TASK INSTRUCTIONS —
Your answer should be an exact copy of all the entries, free of pictures.

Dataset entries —
###

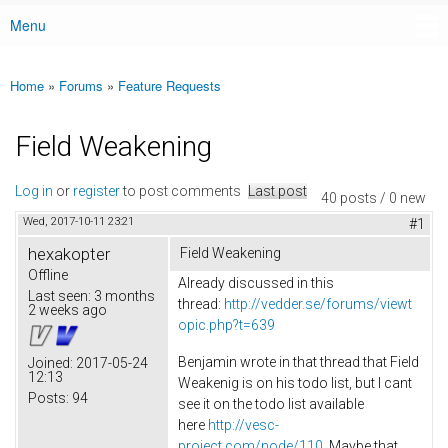
Menu
Main menu
Home
»
Forums
»
Feature Requests
You are here
Field Weakening
Log in
or
register
to post comments
Last post
40 posts / 0 new
Wed, 2017-10-11 23:21
#1
hexakopter
Field Weakening
Offline
Already discussed in this
Last seen:
3 months
thread:
http://vedder.se/forums/viewt
2 weeks ago
opic.php?t=639
Benjamin wrote in that thread that Field
Joined:
2017-05-24
12:13
Weakenig is on his todo list, but I cant
Posts:
94
see it on the todo list available
here
http://vesc-
project.com/node/110
. Maybe that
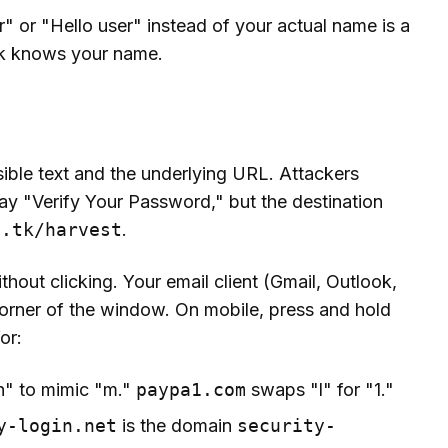
 or "Hello user" instead of your actual name is a
ank knows your name.
sible text and the underlying URL. Attackers
say "Verify Your Password," but the destination
n.tk/harvest
.
hout clicking. Your email client (Gmail, Outlook,
corner of the window. On mobile, press and hold
or:
n" to mimic "m."
paypa1.com
swaps "l" for "1."
y-login.net
is the domain
security-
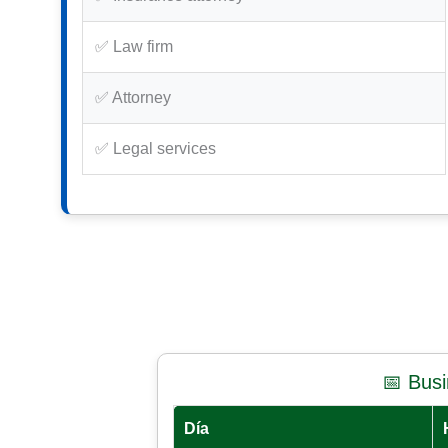
✅ Law firm
✅ Attorney
✅ Legal services
📅 Bus
Día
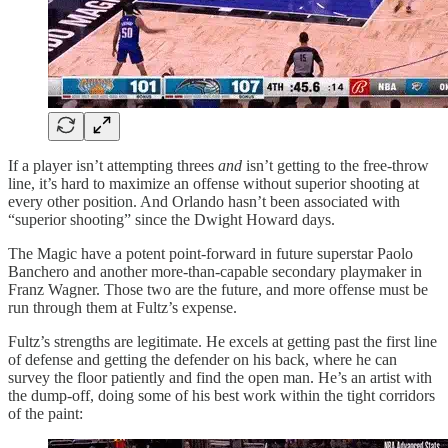
If a player isn’t attempting threes
and
isn’t getting to the free-throw
line, it’s hard to maximize an offense without superior shooting at
every other position. And Orlando hasn’t been associated with
“superior shooting” since the Dwight Howard days.
The Magic have a potent point-forward in future superstar Paolo
Banchero and another more-than-capable secondary playmaker in
Franz Wagner. Those two are the future, and more offense must be
run through them at Fultz’s expense.
Fultz’s strengths are legitimate. He excels at getting past the first line
of defense and getting the defender on his back, where he can
survey the floor patiently and find the open man. He’s an artist with
the dump-off, doing some of his best work within the tight corridors
of the paint:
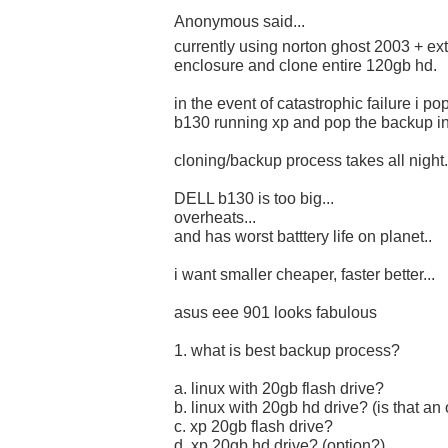
Anonymous said...
currently using norton ghost 2003 + ex
enclosure and clone entire 120gb hd.
in the event of catastrophic failure i p
b130 running xp and pop the backup in.
cloning/backup process takes all night.
DELL b130 is too big...
overheats...
and has worst batttery life on planet..
i want smaller cheaper, faster better...
asus eee 901 looks fabulous
1. what is best backup process?
a. linux with 20gb flash drive?
b. linux with 20gb hd drive? (is that an
c. xp 20gb flash drive?
d. xp 20gb hd drive? (option?)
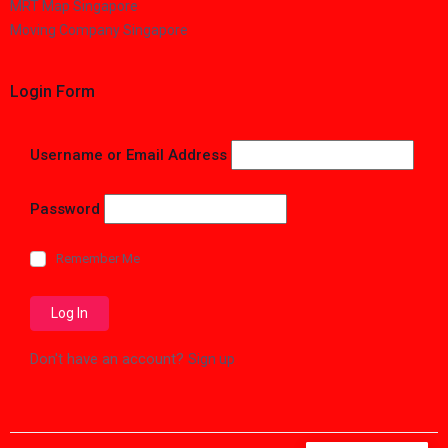
MRT Map Singapore
Moving Company Singapore
Login Form
Username or Email Address
Password
Remember Me
Don't have an account?
Sign up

###

SOLUTION —
Menu
Main menu
Home
»
Forums
»
Feature Requests
You are here
Field Weakening
Log in
or
register
to post comments
Last post
40 posts / 0 new
Wed, 2017-10-11 23:21
#1
hexakopter
Field Weakening
Offline
Already discussed in this
Last seen:
3 months
thread:
http://vedder.se/forums/viewt
2 weeks ago
opic.php?t=639
Benjamin wrote in that thread that Field
Joined:
2017-05-24
12:13
Weakenig is on his todo list, but I cant
Posts:
94
see it on the todo list available
here
http://vesc-
project.com/node/110
. Maybe that
 or "Hello user" instead of your actual name is a
ank knows your name.
sible text and the underlying URL. Attackers
say "Verify Your Password," but the destination
n.tk/harvest
.
hout clicking. Your email client (Gmail, Outlook,
corner of the window. On mobile, press and hold
or:
n" to mimic "m."
paypa1.com
swaps "l" for "1."
y-login.net
is the domain
security-
✅ Law firm
✅ Attorney
✅ Legal services
📅 Bus
Día
If a player isn’t attempting threes
and
isn’t getting to the free-throw
line, it’s hard to maximize an offense without superior shooting at
every other position. And Orlando hasn’t been associated with
“superior shooting” since the Dwight Howard days.
The Magic have a potent point-forward in future superstar Paolo
Banchero and another more-than-capable secondary playmaker in
Franz Wagner. Those two are the future, and more offense must be
run through them at Fultz’s expense.
Fultz’s strengths are legitimate. He excels at getting past the first line
of defense and getting the defender on his back, where he can
survey the floor patiently and find the open man. He’s an artist with
the dump-off, doing some of his best work within the tight corridors
of the paint:
Anonymous said...
currently using norton ghost 2003 + ex
enclosure and clone entire 120gb hd.
in the event of catastrophic failure i p
b130 running xp and pop the backup in.
cloning/backup process takes all night.
DELL b130 is too big...
overheats...
and has worst batttery life on planet..
i want smaller cheaper, faster better...
asus eee 901 looks fabulous
1. what is best backup process?
a. linux with 20gb flash drive?
b. linux with 20gb hd drive? (is that an
c. xp 20gb flash drive?
d. xp 20gb hd drive? (option?)
MRT Map Singapore
Moving Company Singapore
Login Form
Username or Email Address
Password
Remember Me
Don't have an account?
Sign up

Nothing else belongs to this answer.